REQUIRED ACTION: Find the string "filterUnits" in the records. Copy each line that has it.

--- DATASET EXTRACT Enclosed Below ---

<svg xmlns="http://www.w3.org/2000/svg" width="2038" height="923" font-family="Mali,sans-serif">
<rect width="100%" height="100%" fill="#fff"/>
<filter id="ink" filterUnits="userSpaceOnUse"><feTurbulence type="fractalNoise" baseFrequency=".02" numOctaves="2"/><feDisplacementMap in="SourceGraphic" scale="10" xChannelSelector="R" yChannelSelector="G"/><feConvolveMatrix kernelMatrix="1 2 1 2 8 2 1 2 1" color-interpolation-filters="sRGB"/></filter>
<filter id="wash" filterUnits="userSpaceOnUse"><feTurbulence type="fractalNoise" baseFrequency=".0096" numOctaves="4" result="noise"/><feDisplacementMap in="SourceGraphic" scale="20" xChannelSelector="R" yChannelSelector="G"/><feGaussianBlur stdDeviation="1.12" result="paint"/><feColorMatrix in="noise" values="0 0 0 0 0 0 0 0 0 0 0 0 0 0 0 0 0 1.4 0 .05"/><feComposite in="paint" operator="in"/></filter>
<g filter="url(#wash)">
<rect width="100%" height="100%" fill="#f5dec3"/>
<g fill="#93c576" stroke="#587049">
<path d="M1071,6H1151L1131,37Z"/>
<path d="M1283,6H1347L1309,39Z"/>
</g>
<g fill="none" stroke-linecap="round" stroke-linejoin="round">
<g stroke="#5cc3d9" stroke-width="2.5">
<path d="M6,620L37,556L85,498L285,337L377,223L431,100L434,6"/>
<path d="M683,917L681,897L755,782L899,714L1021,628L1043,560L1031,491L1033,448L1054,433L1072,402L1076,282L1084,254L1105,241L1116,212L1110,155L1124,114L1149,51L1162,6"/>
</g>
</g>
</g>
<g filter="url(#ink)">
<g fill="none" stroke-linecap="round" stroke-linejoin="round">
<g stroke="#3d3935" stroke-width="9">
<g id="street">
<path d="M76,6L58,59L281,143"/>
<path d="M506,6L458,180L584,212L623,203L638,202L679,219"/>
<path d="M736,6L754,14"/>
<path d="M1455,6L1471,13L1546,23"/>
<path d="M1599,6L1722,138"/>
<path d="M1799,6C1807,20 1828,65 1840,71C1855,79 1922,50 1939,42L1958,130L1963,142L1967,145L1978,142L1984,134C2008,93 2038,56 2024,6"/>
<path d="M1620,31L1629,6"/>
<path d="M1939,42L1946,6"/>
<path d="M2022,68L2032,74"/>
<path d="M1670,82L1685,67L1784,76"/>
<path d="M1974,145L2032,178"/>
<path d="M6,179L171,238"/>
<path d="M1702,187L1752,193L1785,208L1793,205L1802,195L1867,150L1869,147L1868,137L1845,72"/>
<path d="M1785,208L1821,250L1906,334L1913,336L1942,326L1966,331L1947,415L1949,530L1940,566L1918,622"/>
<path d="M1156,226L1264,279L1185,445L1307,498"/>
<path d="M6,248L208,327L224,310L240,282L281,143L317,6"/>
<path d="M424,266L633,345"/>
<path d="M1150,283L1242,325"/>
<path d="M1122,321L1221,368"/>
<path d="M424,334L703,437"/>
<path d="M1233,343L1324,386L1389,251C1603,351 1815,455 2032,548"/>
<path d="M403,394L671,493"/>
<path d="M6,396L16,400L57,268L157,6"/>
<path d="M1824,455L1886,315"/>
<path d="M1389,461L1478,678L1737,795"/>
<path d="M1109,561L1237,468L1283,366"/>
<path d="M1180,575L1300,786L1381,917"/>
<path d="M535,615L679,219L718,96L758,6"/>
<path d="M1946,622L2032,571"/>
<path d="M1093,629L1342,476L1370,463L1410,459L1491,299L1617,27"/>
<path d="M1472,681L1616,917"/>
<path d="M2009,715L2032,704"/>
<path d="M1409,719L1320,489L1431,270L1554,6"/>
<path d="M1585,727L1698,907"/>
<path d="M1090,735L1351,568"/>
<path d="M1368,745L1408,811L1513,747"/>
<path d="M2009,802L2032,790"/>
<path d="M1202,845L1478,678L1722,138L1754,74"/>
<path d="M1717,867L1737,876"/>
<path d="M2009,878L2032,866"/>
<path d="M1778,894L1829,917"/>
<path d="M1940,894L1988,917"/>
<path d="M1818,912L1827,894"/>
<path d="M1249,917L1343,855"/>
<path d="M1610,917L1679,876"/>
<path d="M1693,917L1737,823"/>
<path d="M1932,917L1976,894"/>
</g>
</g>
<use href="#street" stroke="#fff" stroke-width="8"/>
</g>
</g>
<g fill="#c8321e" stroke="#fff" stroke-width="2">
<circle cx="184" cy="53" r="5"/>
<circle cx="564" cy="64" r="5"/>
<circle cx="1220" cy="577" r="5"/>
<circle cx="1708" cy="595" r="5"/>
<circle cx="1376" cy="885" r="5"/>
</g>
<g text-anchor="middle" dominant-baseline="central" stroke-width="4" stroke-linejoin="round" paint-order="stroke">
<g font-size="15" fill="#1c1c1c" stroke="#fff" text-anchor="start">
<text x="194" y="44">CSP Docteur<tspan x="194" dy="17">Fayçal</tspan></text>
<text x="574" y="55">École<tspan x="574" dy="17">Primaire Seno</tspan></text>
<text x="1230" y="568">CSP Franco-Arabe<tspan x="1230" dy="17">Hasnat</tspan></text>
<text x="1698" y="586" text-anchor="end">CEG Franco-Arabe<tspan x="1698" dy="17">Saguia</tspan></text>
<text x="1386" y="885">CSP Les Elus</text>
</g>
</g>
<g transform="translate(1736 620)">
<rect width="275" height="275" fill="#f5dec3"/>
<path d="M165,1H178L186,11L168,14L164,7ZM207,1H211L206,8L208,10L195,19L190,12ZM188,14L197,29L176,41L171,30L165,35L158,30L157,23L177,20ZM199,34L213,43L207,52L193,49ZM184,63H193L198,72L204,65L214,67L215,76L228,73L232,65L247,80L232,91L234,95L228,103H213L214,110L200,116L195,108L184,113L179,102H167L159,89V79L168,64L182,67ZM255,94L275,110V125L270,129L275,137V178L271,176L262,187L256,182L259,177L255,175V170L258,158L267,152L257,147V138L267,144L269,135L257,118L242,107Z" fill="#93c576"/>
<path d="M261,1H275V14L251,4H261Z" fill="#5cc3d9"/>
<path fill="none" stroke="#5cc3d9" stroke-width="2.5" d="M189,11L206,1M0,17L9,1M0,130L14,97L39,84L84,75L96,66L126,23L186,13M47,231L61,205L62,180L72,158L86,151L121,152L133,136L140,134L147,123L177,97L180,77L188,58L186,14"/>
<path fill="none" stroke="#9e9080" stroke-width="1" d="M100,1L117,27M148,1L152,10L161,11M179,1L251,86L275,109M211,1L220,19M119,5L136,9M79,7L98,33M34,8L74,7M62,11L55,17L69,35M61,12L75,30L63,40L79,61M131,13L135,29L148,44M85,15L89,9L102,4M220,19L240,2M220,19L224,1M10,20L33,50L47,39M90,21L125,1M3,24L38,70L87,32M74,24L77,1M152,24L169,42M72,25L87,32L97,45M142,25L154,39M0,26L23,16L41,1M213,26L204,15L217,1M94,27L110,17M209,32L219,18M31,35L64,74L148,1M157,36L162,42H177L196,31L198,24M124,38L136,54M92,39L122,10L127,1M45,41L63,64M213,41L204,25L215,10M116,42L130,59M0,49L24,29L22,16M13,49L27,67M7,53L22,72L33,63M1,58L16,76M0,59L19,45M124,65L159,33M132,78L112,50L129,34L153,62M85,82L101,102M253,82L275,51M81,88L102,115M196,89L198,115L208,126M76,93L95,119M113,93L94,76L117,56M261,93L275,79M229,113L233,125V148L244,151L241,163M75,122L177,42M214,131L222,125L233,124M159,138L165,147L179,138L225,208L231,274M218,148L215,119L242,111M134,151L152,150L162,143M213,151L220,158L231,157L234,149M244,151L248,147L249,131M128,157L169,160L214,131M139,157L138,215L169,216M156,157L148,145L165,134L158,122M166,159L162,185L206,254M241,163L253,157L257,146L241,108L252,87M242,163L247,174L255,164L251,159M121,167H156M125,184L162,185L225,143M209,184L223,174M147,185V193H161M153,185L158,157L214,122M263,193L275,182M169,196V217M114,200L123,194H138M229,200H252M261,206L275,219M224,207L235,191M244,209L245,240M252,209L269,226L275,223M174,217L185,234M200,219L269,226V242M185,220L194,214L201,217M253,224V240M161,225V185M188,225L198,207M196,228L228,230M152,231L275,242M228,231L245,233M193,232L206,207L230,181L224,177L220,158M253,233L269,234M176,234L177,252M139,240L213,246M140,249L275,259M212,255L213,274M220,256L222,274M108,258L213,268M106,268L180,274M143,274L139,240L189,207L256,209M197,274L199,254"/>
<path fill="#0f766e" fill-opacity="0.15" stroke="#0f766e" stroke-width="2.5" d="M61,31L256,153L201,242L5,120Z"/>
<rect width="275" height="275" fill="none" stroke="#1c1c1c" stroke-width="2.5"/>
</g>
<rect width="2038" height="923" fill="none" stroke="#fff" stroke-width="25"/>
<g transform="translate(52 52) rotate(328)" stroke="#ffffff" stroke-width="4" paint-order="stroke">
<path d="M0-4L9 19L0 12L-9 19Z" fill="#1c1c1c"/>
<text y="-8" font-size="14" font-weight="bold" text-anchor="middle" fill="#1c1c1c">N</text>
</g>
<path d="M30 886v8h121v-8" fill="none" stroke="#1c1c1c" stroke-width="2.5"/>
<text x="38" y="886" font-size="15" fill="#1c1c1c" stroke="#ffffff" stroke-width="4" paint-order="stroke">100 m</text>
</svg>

--- End of Enclosed DATASET EXTRACT ---

TASK RESPONSE:
<filter id="ink" filterUnits="userSpaceOnUse"><feTurbulence type="fractalNoise" baseFrequency=".02" numOctaves="2"/><feDisplacementMap in="SourceGraphic" scale="10" xChannelSelector="R" yChannelSelector="G"/><feConvolveMatrix kernelMatrix="1 2 1 2 8 2 1 2 1" color-interpolation-filters="sRGB"/></filter>
<filter id="wash" filterUnits="userSpaceOnUse"><feTurbulence type="fractalNoise" baseFrequency=".0096" numOctaves="4" result="noise"/><feDisplacementMap in="SourceGraphic" scale="20" xChannelSelector="R" yChannelSelector="G"/><feGaussianBlur stdDeviation="1.12" result="paint"/><feColorMatrix in="noise" values="0 0 0 0 0 0 0 0 0 0 0 0 0 0 0 0 0 1.4 0 .05"/><feComposite in="paint" operator="in"/></filter>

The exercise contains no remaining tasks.